**TASK:**
Check every line of the material below for the string "mitmeteelisus", and return the ones that have it.

*** THE RECORDS

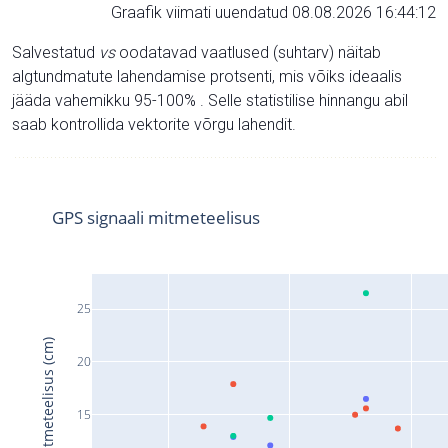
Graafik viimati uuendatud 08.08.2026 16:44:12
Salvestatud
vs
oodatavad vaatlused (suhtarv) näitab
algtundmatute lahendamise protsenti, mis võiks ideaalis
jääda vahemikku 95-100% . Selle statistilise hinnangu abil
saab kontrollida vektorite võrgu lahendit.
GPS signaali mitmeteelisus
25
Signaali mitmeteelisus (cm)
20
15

******
*** THE RECORDS

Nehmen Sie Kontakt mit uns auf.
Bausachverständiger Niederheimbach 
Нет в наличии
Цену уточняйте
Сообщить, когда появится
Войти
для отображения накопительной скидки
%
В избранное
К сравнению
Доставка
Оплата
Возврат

******
*** THE RECORDS

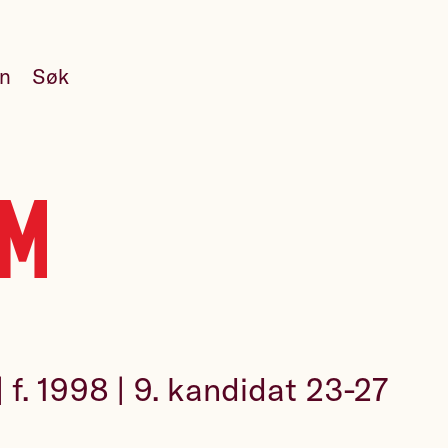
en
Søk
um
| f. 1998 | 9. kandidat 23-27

******

**ANSWER TO THE PROBLEM:**
GPS signaali mitmeteelisus
Signaali mitmeteelisus (cm)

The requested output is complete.